DIRECTIVE: Quote the lines below verbatim, leaving out the pictures.

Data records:
++++++++
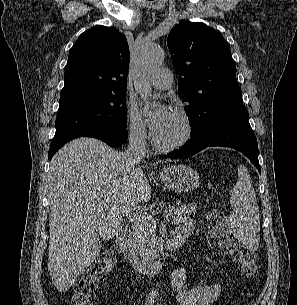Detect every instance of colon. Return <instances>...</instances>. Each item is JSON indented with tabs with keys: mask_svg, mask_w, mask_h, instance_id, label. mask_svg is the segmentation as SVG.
<instances>
[{
	"mask_svg": "<svg viewBox=\"0 0 297 305\" xmlns=\"http://www.w3.org/2000/svg\"><path fill=\"white\" fill-rule=\"evenodd\" d=\"M208 233L222 254L228 257L249 280L258 276V263L253 252L240 244L227 228L226 215L221 209H212L207 215ZM118 253L115 247L107 250L87 271L75 280L69 305H95L96 283L116 267Z\"/></svg>",
	"mask_w": 297,
	"mask_h": 305,
	"instance_id": "5ec220e1",
	"label": "colon"
}]
</instances>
++++++++
REPLY TO THE EXERCISE:
Detect every instance of colon. Return <instances>...</instances>. Each item is JSON indented with tabs with keys: mask_svg, mask_w, mask_h, instance_id, label. mask_svg is the segmentation as SVG.
<instances>
[{
	"mask_svg": "<svg viewBox=\"0 0 297 305\" xmlns=\"http://www.w3.org/2000/svg\"><path fill=\"white\" fill-rule=\"evenodd\" d=\"M208 233L222 254L228 257L249 280L258 276V263L253 252L240 244L227 228L226 215L221 209H212L207 215ZM118 253L115 247L107 250L87 271L75 280L69 305H95L96 283L116 267Z\"/></svg>",
	"mask_w": 297,
	"mask_h": 305,
	"instance_id": "5ec220e1",
	"label": "colon"
}]
</instances>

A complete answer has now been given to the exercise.